*HOW TO COMPLETE THIS TASK:* Filter these entries down to the lines that hold the word "comfort", and show each of them.

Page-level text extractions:
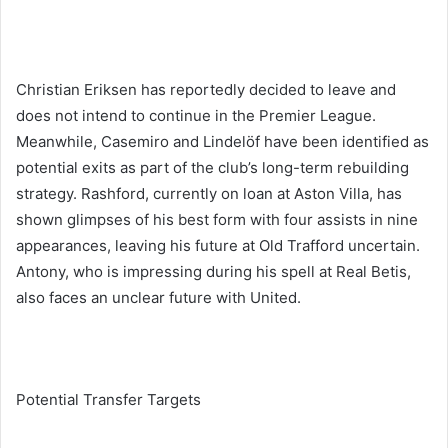
Christian Eriksen has reportedly decided to leave and
does not intend to continue in the Premier League.
Meanwhile, Casemiro and Lindelöf have been identified as
potential exits as part of the club’s long-term rebuilding
strategy. Rashford, currently on loan at Aston Villa, has
shown glimpses of his best form with four assists in nine
appearances, leaving his future at Old Trafford uncertain.
Antony, who is impressing during his spell at Real Betis,
also faces an unclear future with United.
Potential Transfer Targets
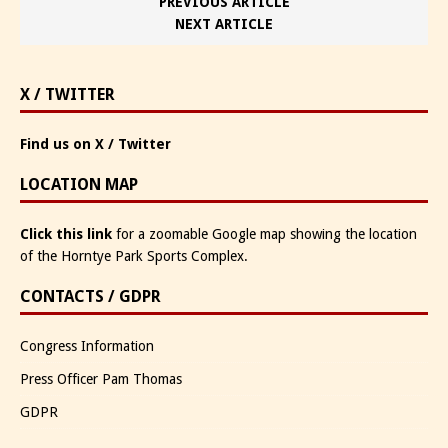
PREVIOUS ARTICLE
NEXT ARTICLE
X / TWITTER
Find us on X / Twitter
LOCATION MAP
Click this link
for a zoomable Google map showing the location
of the Horntye Park Sports Complex.
CONTACTS / GDPR
Congress Information
Press Officer Pam Thomas
GDPR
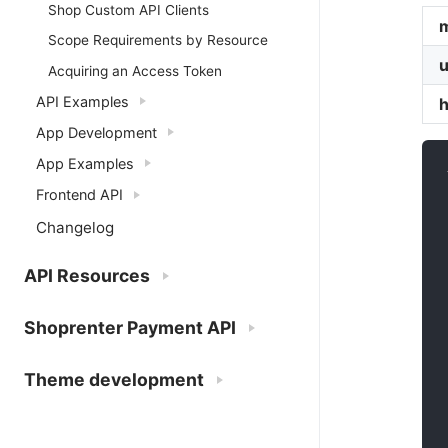
Shop Custom API Clients
Scope Requirements by Resource
u
Acquiring an Access Token
API Examples
App Development
App Examples
Frontend API
Changelog
API Resources
Shoprenter Payment API
Theme development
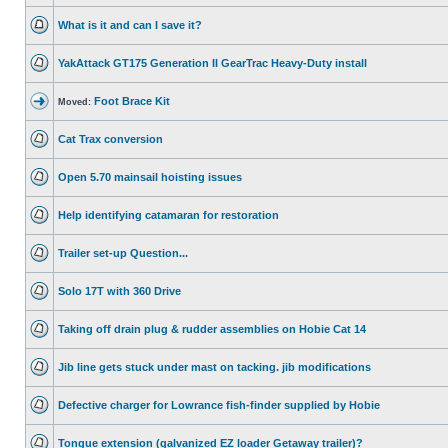
What is it and can I save it?
YakAttack GT175 Generation II GearTrac Heavy-Duty install
Foot Brace Kit
Moved:
Cat Trax conversion
Open 5.70 mainsail hoisting issues
Help identifying catamaran for restoration
Trailer set-up Question...
Solo 17T with 360 Drive
Taking off drain plug & rudder assemblies on Hobie Cat 14
Jib line gets stuck under mast on tacking. jib modifications
Defective charger for Lowrance fish-finder supplied by Hobie
Tongue extension (galvanized EZ loader Getaway trailer)?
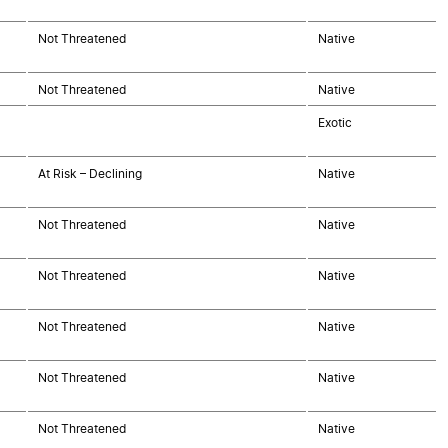
Not Threatened
Native
Not Threatened
Native
Exotic
At Risk – Declining
Native
Not Threatened
Native
Not Threatened
Native
Not Threatened
Native
Not Threatened
Native
Not Threatened
Native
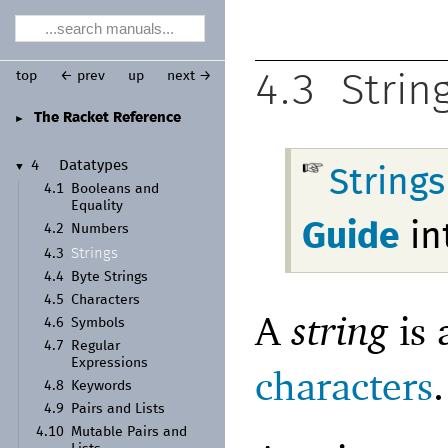
top
← prev
up
next →
4.3
Strin
The Racket Reference
►
4
Datatypes
▼
String
4.1
Booleans and
Equality
Guide
in
4.2
Numbers
Strings
4.3
4.4
Byte Strings
4.5
Characters
A
string
is 
4.6
Symbols
4.7
Regular
Expressions
characters
.
4.8
Keywords
4.9
Pairs and Lists
4.10
Mutable Pairs and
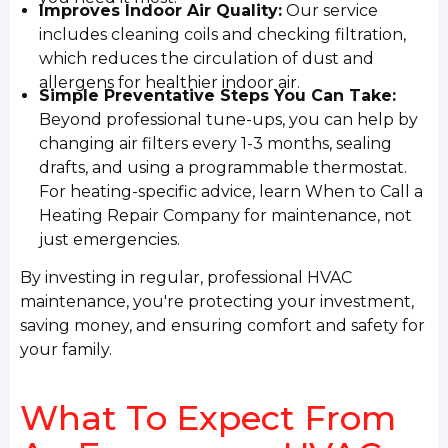
Improves Indoor Air Quality:
Our service
includes cleaning coils and checking filtration,
which reduces the circulation of dust and
allergens for healthier indoor air.
Simple Preventative Steps You Can Take:
Beyond professional tune-ups, you can help by
changing air filters every 1-3 months, sealing
drafts, and using a programmable thermostat.
For heating-specific advice, learn When to Call a
Heating Repair Company for maintenance, not
just emergencies.
By investing in regular, professional HVAC
maintenance, you're protecting your investment,
saving money, and ensuring comfort and safety for
your family.
What To Expect From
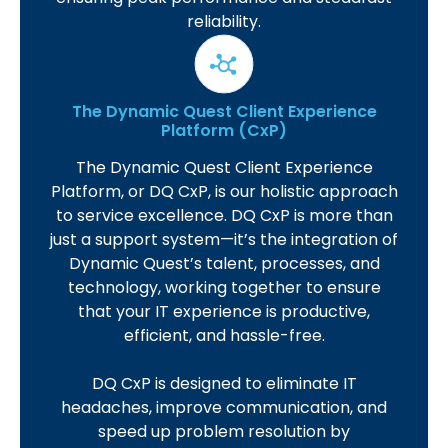
reliability.
The Dynamic Quest Client Experience
Platform (CxP)
The Dynamic Quest Client Experience
Platform, or DQ CxP, is our holistic approach
to service excellence. DQ CxP is more than
just a support system—it’s the integration of
Dynamic Quest’s talent, processes, and
technology, working together to ensure
that your IT experience is productive,
efficient, and hassle-free.
DQ CxP is designed to eliminate IT
headaches, improve communication, and
speed up problem resolution by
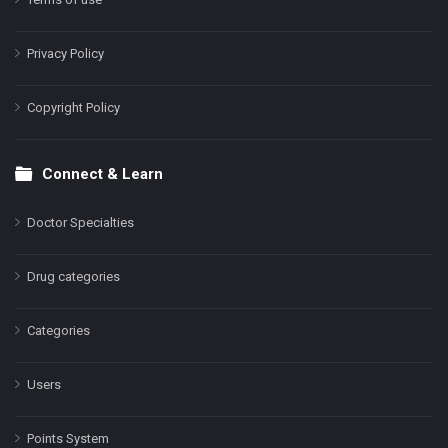
Privacy Policy
Copyright Policy
Connect & Learn
Doctor Specialties
Drug categories
Categories
Users
Points System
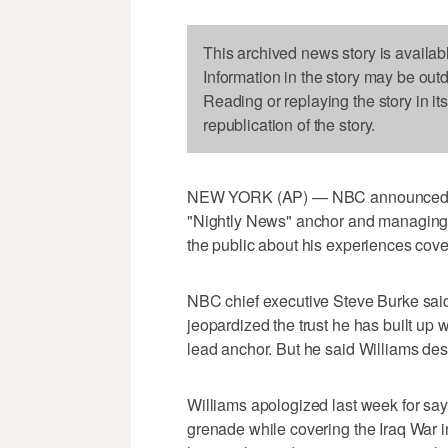
This archived news story is availab
Information in the story may be out
Reading or replaying the story in it
republication of the story.
NEW YORK (AP) — NBC announced Tue
"Nightly News" anchor and managing e
the public about his experiences cove
NBC chief executive Steve Burke said
jeopardized the trust he has built up 
lead anchor. But he said Williams de
Williams apologized last week for sayi
grenade while covering the Iraq War in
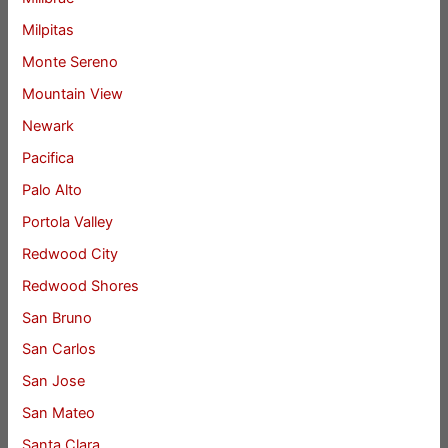
Milpitas
Monte Sereno
Mountain View
Newark
Pacifica
Palo Alto
Portola Valley
Redwood City
Redwood Shores
San Bruno
San Carlos
San Jose
San Mateo
Santa Clara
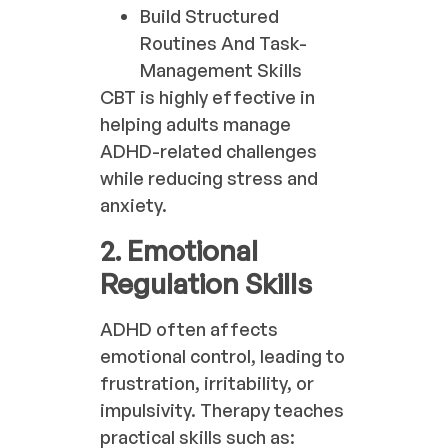
Build Structured
Routines And Task-
Management Skills
CBT is highly effective in
helping adults manage
ADHD-related challenges
while reducing stress and
anxiety.
2. Emotional
Regulation Skills
ADHD often affects
emotional control, leading to
frustration, irritability, or
impulsivity. Therapy teaches
practical skills such as:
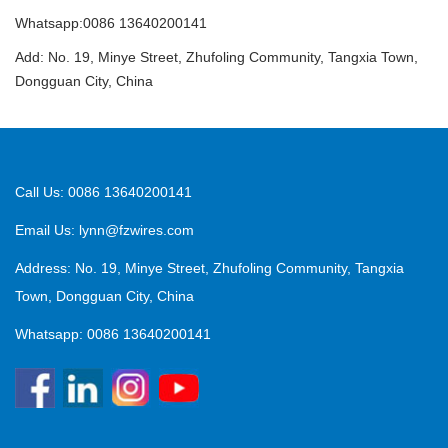
Whatsapp:0086 13640200141
Add: No. 19, Minye Street, Zhufoling Community, Tangxia Town,
Dongguan City, China
Call Us: 0086 13640200141
Email Us:
lynn@fzwires.com
Address: No. 19, Minye Street, Zhufoling Community, Tangxia
Town, Dongguan City, China
Whatsapp: 0086 13640200141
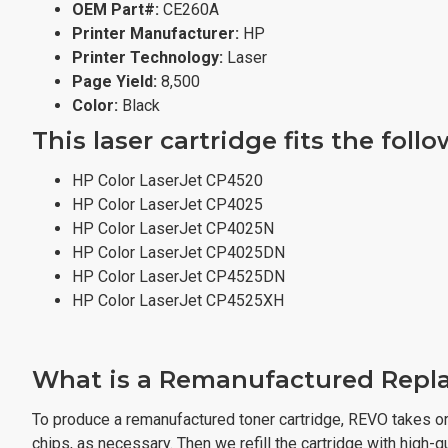
OEM Part#:
CE260A
Printer Manufacturer:
HP
Printer Technology:
Laser
Page Yield:
8,500
Color:
Black
This laser cartridge fits the foll
HP Color LaserJet CP4520
HP Color LaserJet CP4025
HP Color LaserJet CP4025N
HP Color LaserJet CP4025DN
HP Color LaserJet CP4525DN
HP Color LaserJet CP4525XH
What is a Remanufactured Repla
To produce a remanufactured toner cartridge, REVO takes or
chips, as necessary. Then we refill the cartridge with high-qua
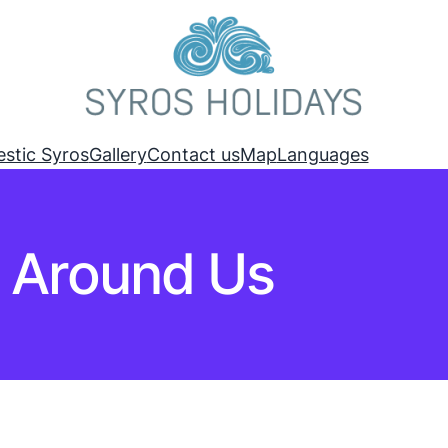
estic Syros
Gallery
Contact us
Map
Languages
Around Us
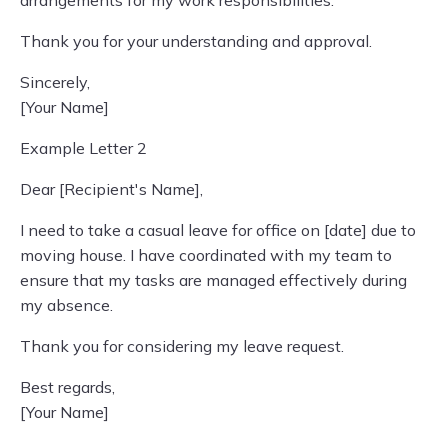
arrangements for my work responsibilities.
Thank you for your understanding and approval.
Sincerely,
[Your Name]
Example Letter 2
Dear [Recipient's Name],
I need to take a casual leave for office on [date] due to
moving house. I have coordinated with my team to
ensure that my tasks are managed effectively during
my absence.
Thank you for considering my leave request.
Best regards,
[Your Name]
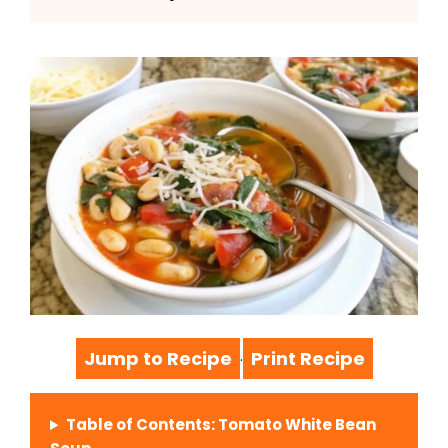
Jump to Recipe
Print Recipe
·
Table of Contents: Tomato White Bean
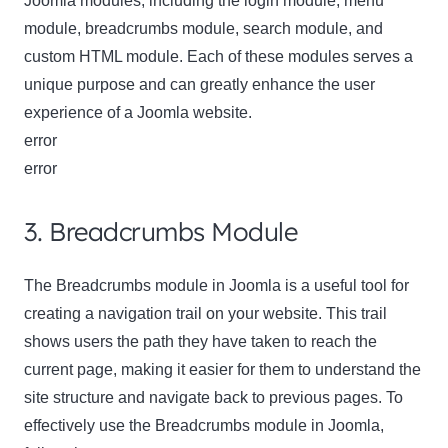
Joomla modules, including the login module, menu
module, breadcrumbs module, search module, and
custom HTML module. Each of these modules serves a
unique purpose and can greatly enhance the user
experience of a Joomla website.
error
error
3. Breadcrumbs Module
The Breadcrumbs module in Joomla is a useful tool for
creating a navigation trail on your website. This trail
shows users the path they have taken to reach the
current page, making it easier for them to understand the
site structure and navigate back to previous pages. To
effectively use the Breadcrumbs module in Joomla,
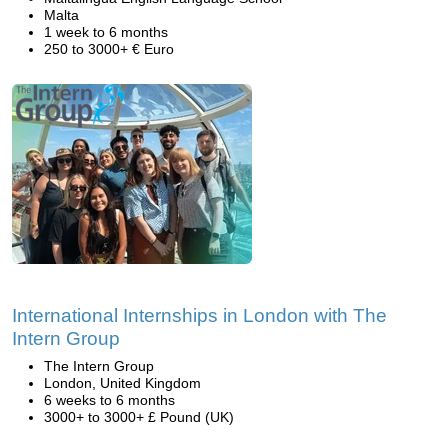
Malta
1 week to 6 months
250 to 3000+ € Euro
International Internships in London with The
Intern Group
The Intern Group
London, United Kingdom
6 weeks to 6 months
3000+ to 3000+ £ Pound (UK)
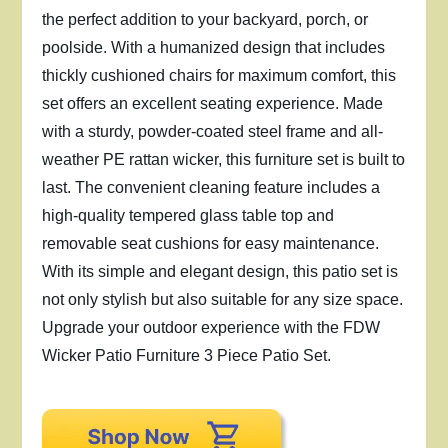
the perfect addition to your backyard, porch, or
poolside. With a humanized design that includes
thickly cushioned chairs for maximum comfort, this
set offers an excellent seating experience. Made
with a sturdy, powder-coated steel frame and all-
weather PE rattan wicker, this furniture set is built to
last. The convenient cleaning feature includes a
high-quality tempered glass table top and
removable seat cushions for easy maintenance.
With its simple and elegant design, this patio set is
not only stylish but also suitable for any size space.
Upgrade your outdoor experience with the FDW
Wicker Patio Furniture 3 Piece Patio Set.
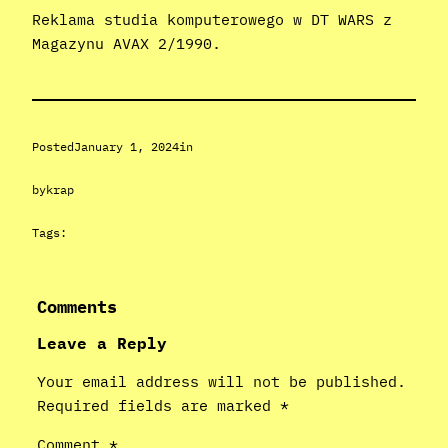
Reklama studia komputerowego w DT WARS z
Magazynu AVAX 2/1990.
Posted
January 1, 2024
in
by
krap
Tags:
Comments
Leave a Reply
Your email address will not be published.
Required fields are marked
*
Comment
*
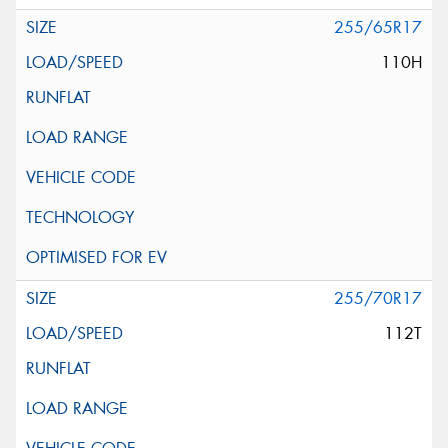
255/65R17
110H
255/70R17
112T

*ANSWER:*
saving money, and ensuring comfort and safety for
thickly cushioned chairs for maximum comfort, this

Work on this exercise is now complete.